El corazón, hizo que el público diese al botoncito de solidaridad con Ucrania, mientras que Reino Unido los seguidores del tiktoker hicieron su trabajo, cuando España con un buen tema (SloMo), Chanel derrochaba elegancia, sobre el escenario, a la "altura de las grandes", (Ariana Grande, Madonna…), al contrario de otros que su vestuario era lo más parecido a un rodillo de un túnel de lavado o un gorro copiado de los portarrollos de ganchillo para el papel higiénico, y donde la música era la espantada del final de la clase.

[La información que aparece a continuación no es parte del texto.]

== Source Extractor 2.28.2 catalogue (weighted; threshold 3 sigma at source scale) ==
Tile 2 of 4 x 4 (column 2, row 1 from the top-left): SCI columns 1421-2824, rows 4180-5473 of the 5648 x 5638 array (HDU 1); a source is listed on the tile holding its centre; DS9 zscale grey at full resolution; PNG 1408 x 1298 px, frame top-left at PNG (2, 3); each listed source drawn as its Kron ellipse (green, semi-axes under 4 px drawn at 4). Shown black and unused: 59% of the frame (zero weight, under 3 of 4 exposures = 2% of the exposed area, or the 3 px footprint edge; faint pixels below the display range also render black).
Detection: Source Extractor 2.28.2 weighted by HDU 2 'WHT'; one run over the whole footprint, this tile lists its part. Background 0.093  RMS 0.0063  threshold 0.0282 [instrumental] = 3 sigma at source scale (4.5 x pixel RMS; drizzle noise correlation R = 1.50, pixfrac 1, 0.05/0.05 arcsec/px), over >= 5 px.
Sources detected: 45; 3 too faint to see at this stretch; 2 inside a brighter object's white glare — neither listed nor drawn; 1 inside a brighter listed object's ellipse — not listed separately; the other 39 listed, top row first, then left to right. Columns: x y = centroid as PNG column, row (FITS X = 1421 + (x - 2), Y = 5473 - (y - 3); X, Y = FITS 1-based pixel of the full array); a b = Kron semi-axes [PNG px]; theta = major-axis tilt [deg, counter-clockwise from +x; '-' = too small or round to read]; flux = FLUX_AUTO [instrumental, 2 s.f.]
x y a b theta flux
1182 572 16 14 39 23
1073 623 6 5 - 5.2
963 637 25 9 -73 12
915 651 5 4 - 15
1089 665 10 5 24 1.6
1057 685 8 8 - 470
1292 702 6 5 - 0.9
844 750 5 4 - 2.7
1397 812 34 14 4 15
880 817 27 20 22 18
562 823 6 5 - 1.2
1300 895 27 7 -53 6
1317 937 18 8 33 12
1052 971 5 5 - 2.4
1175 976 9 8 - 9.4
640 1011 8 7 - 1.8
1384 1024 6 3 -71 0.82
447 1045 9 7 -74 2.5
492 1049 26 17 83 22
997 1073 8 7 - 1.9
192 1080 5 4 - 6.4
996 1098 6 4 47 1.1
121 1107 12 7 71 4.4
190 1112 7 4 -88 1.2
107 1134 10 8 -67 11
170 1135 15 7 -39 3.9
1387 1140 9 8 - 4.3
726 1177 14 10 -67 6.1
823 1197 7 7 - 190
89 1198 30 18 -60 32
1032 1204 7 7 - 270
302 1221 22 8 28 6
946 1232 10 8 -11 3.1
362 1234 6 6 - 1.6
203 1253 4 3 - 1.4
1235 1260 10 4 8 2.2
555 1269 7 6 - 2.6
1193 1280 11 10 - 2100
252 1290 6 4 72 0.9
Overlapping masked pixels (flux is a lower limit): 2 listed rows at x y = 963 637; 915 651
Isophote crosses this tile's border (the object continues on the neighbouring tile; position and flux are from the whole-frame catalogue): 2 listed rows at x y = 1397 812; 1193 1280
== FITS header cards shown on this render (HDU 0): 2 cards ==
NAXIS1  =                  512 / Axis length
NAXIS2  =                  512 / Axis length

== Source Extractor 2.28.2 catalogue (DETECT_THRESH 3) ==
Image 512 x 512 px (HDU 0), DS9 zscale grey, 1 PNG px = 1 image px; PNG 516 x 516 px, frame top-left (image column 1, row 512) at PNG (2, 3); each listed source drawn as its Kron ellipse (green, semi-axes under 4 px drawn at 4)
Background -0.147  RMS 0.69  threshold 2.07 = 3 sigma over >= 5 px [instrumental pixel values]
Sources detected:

Reino Unido en segundo puesto con el cantante Sam Ryder, @samhairwolfryder, al que le habrán votado sus 12,7 millones de seguidores.

Esta muchacha que le han llovido críticas injustas, a estas hay que decirles que, “la vaca no es donde nace sino donde pace”.

Un festival politizado, que razón tenía el gran maestro José Luis Uribarri, que cada vez que votaba un país no fallaba ninguna puntuación, el maestro era un mito eurovisivo y televisivo.

Un festival que ya no lo veía nadie, hasta lo habían desplazado a La 2, este se retransmitía por Eurovisión desde 1955 y, a día de hoy son los países miembros de la Unión Europea de Radiodifusión.

El festival sobrepasa, a escote, los más de seis millones de euros, donde han participado 40 emisoras, sin Rusia, aunque los países más fuertes cargan con una aportación mayor. Las cinco grandes son: Francia, Alemania, España, Italia y Reino Unido. A la emisora anfitriona, le cuesta entre 10 y 20 millones de euros. Y a la ciudad anfitriona, 1,5 millones. Simplemente los derechos de retransmisión de Radio Televisión Española están sobre los 300.000 mil euros.

En fin, esto es como el CIS de Tezanos, que no deja de sorprendernos. Lo hemos probado todo, hasta con Rodolfo Chikilicuatre. Lo que si esperamos es que, para la actriz Chanel Terrero, sea un lanzamiento que la convierta en una estrella mundial como a nuestra Rosalía.